■ **Records for the exercise**:
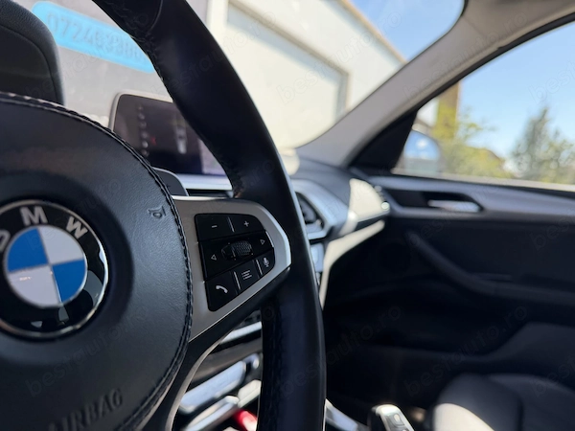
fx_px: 399
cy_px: 216
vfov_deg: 56.8
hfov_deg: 71.6
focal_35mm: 24
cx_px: 288
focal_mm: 6.76
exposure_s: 1/943
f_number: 1.78
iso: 100
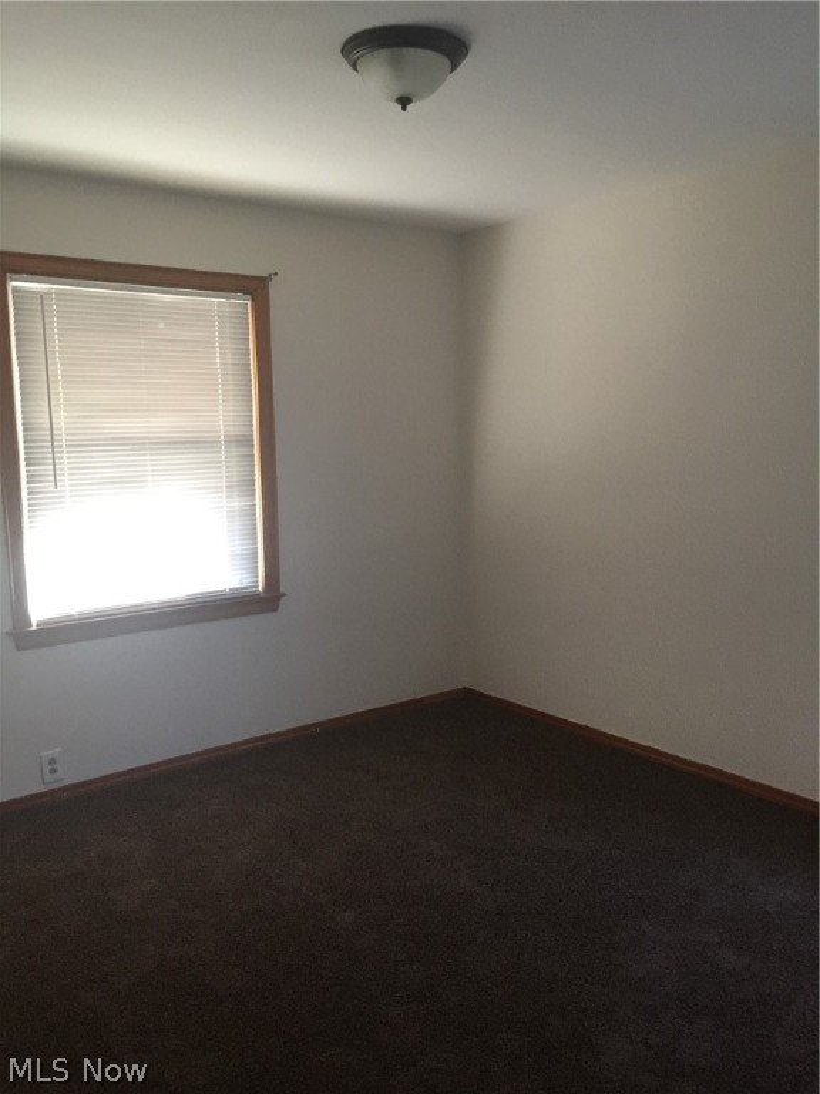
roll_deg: +1.0
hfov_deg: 48.2
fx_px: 916
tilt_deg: -6.7
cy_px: 547
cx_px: 410
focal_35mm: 29
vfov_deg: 61.7
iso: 125
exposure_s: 1/15
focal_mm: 4.15
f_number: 2.2
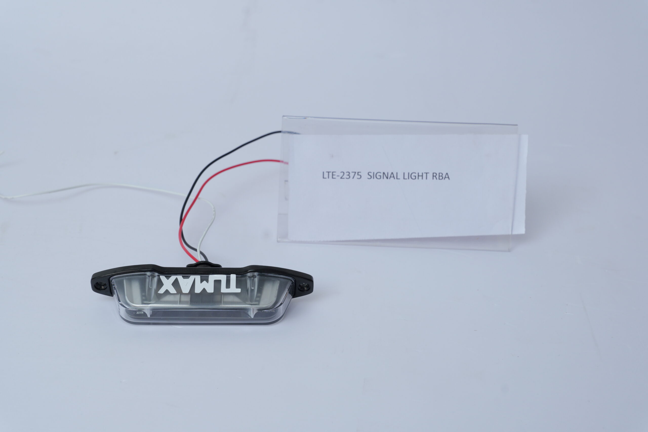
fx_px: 1008
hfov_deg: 35.6
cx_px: 324
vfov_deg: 24.2
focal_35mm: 56
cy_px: 216
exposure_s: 1/160
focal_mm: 56
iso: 800
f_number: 10
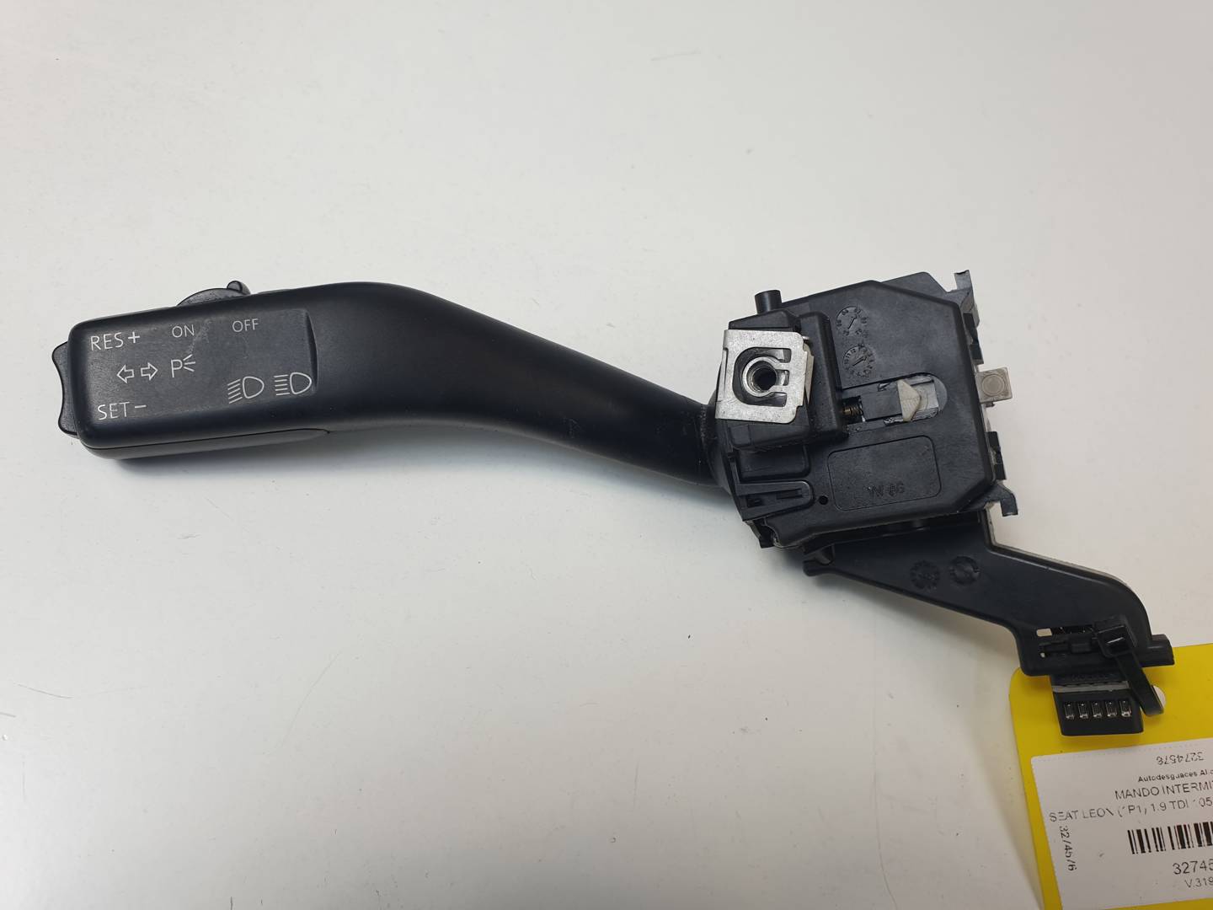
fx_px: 911
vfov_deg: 53.1
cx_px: 606
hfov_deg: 67.3
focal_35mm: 26
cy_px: 455
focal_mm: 4.3
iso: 50
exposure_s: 1/161
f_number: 2.4
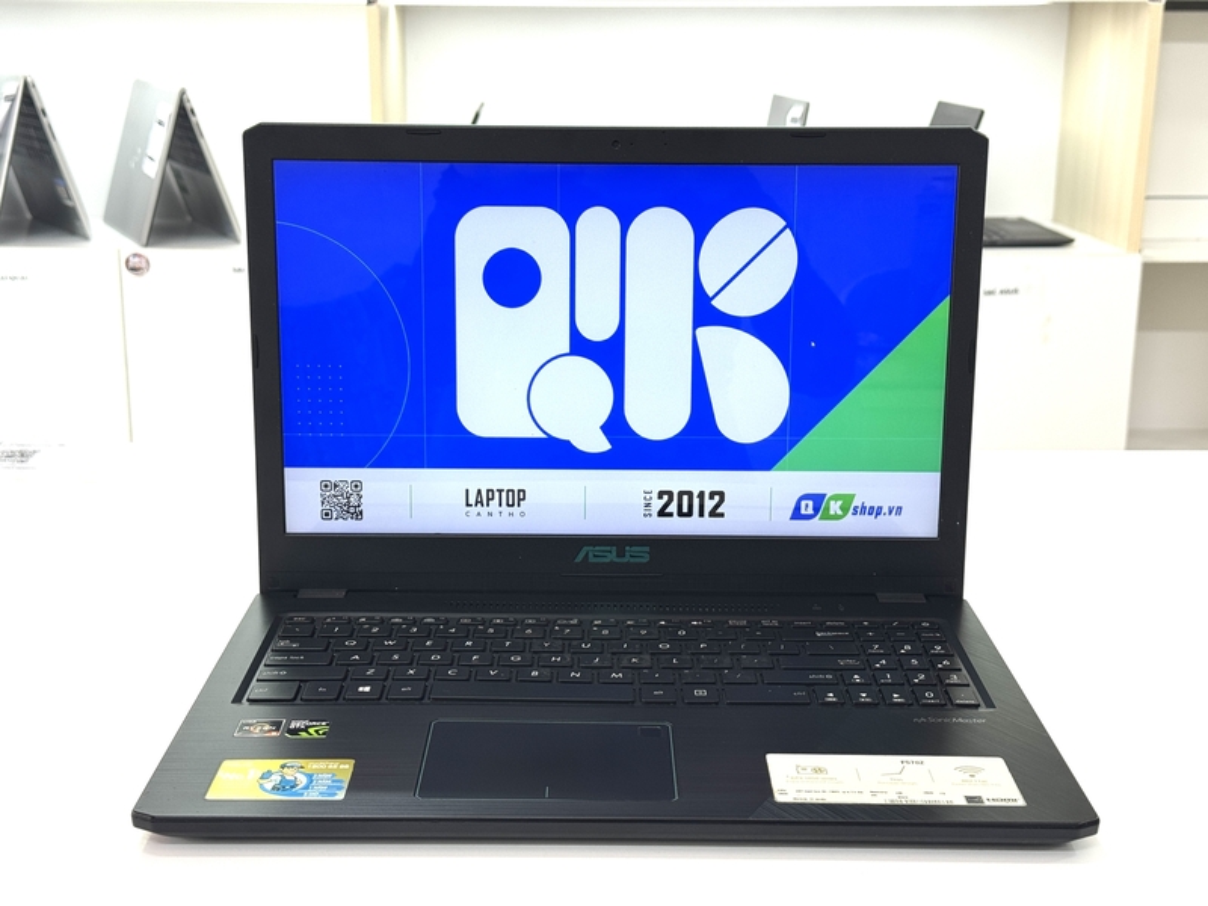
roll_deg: +0.8
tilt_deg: -14.0
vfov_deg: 30.3
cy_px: 453
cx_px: 604
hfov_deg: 39.7
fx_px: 1675
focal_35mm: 48
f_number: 1.78
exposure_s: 1/100
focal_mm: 6.76
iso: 50
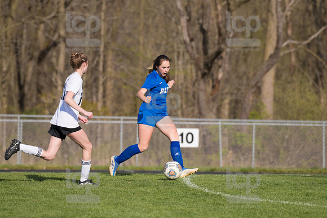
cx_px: 164
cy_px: 109
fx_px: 2726
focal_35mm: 300
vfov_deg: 4.6
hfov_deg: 6.9
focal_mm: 300
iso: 250
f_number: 5.6
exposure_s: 1/1600
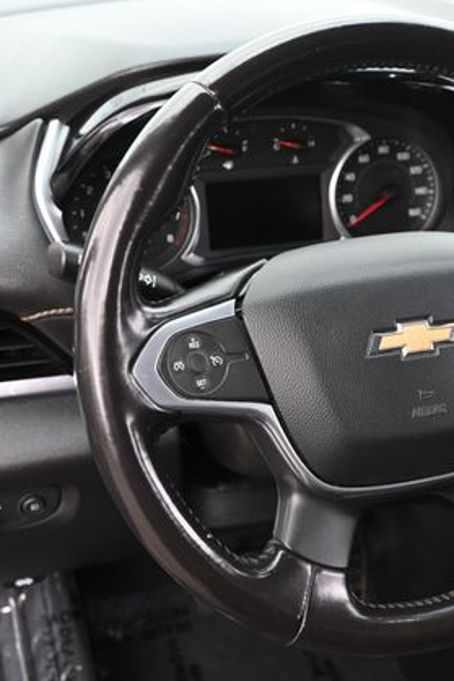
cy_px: 340
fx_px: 1063
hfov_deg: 23.7
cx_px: 371
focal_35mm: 56
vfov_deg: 35.6
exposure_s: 1/160
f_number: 4.2
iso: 400
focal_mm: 24.5
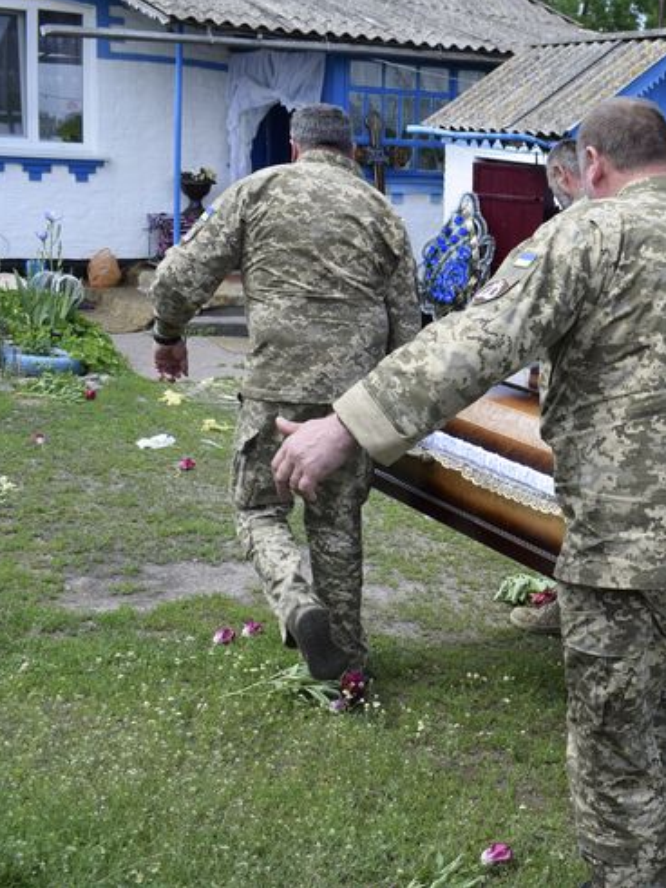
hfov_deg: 27.3
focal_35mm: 51
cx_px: 642
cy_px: 439
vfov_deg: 37.7
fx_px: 1302
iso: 280
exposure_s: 1/250
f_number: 8
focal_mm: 23
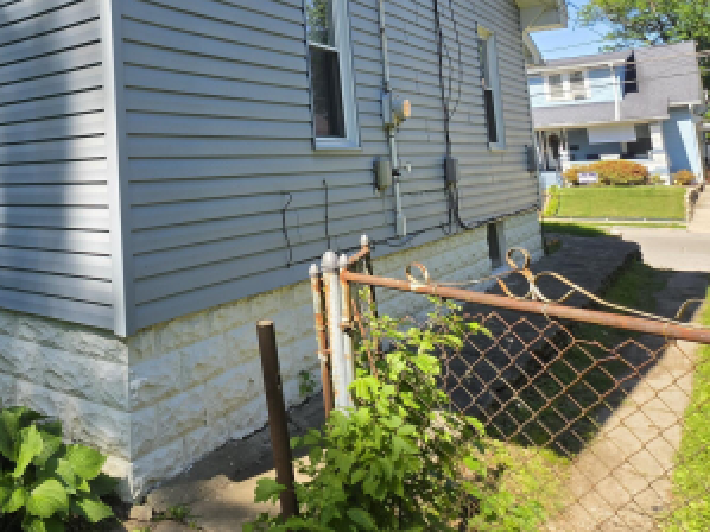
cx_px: 84
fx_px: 595
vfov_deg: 45.2
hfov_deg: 54.5
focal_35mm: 29
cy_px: 90
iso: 32
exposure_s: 1/670
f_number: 1.9
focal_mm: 2.2
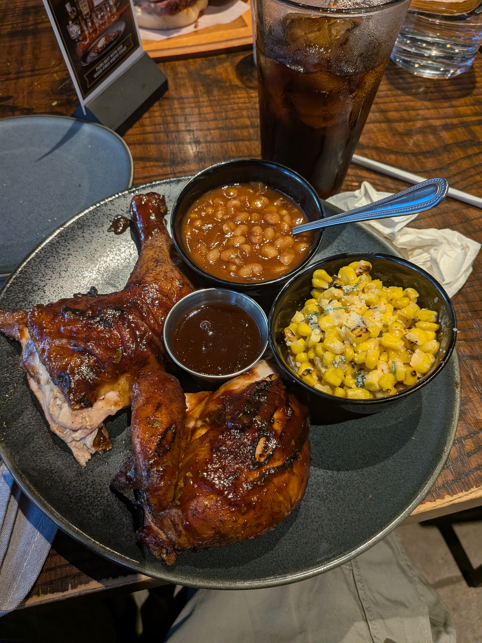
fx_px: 446
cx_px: 241
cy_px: 322
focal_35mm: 24
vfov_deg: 71.6
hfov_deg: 56.8
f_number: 1.7
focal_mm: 4.53
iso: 36
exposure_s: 1/60
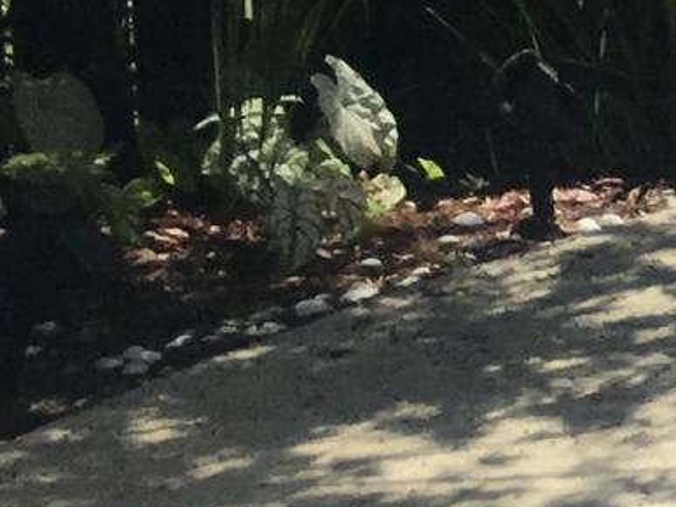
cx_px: 2550
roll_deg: -2.3
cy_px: -385
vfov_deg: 6.5
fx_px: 4393
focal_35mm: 225
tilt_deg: -6.1
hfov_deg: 7.0
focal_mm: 4.15
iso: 25
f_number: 2.2
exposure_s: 1/2262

■ **Exercise objective**: Reproduce the material exactly; omit the pictures.

■ **Reply**:
fx_px: 399
cy_px: 216
vfov_deg: 56.8
hfov_deg: 71.6
focal_35mm: 24
cx_px: 288
focal_mm: 6.76
exposure_s: 1/943
f_number: 1.78
iso: 100
roll_deg: +1.0
hfov_deg: 48.2
fx_px: 916
tilt_deg: -6.7
cy_px: 547
cx_px: 410
focal_35mm: 29
vfov_deg: 61.7
iso: 125
exposure_s: 1/15
focal_mm: 4.15
f_number: 2.2
fx_px: 1008
hfov_deg: 35.6
cx_px: 324
vfov_deg: 24.2
focal_35mm: 56
cy_px: 216
exposure_s: 1/160
focal_mm: 56
iso: 800
f_number: 10
fx_px: 911
vfov_deg: 53.1
cx_px: 606
hfov_deg: 67.3
focal_35mm: 26
cy_px: 455
focal_mm: 4.3
iso: 50
exposure_s: 1/161
f_number: 2.4
roll_deg: +0.8
tilt_deg: -14.0
vfov_deg: 30.3
cy_px: 453
cx_px: 604
hfov_deg: 39.7
fx_px: 1675
focal_35mm: 48
f_number: 1.78
exposure_s: 1/100
focal_mm: 6.76
iso: 50
cx_px: 164
cy_px: 109
fx_px: 2726
focal_35mm: 300
vfov_deg: 4.6
hfov_deg: 6.9
focal_mm: 300
iso: 250
f_number: 5.6
exposure_s: 1/1600
cy_px: 340
fx_px: 1063
hfov_deg: 23.7
cx_px: 371
focal_35mm: 56
vfov_deg: 35.6
exposure_s: 1/160
f_number: 4.2
iso: 400
focal_mm: 24.5
hfov_deg: 27.3
focal_35mm: 51
cx_px: 642
cy_px: 439
vfov_deg: 37.7
fx_px: 1302
iso: 280
exposure_s: 1/250
f_number: 8
focal_mm: 23
cx_px: 84
fx_px: 595
vfov_deg: 45.2
hfov_deg: 54.5
focal_35mm: 29
cy_px: 90
iso: 32
exposure_s: 1/670
f_number: 1.9
focal_mm: 2.2
fx_px: 446
cx_px: 241
cy_px: 322
focal_35mm: 24
vfov_deg: 71.6
hfov_deg: 56.8
f_number: 1.7
focal_mm: 4.53
iso: 36
exposure_s: 1/60
cx_px: 2550
roll_deg: -2.3
cy_px: -385
vfov_deg: 6.5
fx_px: 4393
focal_35mm: 225
tilt_deg: -6.1
hfov_deg: 7.0
focal_mm: 4.15
iso: 25
f_number: 2.2
exposure_s: 1/2262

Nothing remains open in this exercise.